(Dataset entries)
---+---
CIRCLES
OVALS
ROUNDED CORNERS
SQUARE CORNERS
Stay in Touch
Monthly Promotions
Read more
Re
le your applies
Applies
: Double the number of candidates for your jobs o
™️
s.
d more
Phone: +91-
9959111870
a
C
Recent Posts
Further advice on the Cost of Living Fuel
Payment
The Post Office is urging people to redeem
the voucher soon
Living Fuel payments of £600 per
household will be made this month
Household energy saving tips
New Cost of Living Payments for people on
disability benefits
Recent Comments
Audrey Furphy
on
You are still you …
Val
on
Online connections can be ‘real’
---+---
_Try it_.
Could you retype exactly the lines above, starting at the line that contains "ROUNDED CORNERS" and ending at the line that contains "Living Fuel payments of £600 per", and nothing more?

_Result below_.
ROUNDED CORNERS
SQUARE CORNERS
Stay in Touch
Monthly Promotions
Read more
Re
le your applies
Applies
: Double the number of candidates for your jobs o
™️
s.
d more
Phone: +91-
9959111870
a
C
Recent Posts
Further advice on the Cost of Living Fuel
Payment
The Post Office is urging people to redeem
the voucher soon
Living Fuel payments of £600 per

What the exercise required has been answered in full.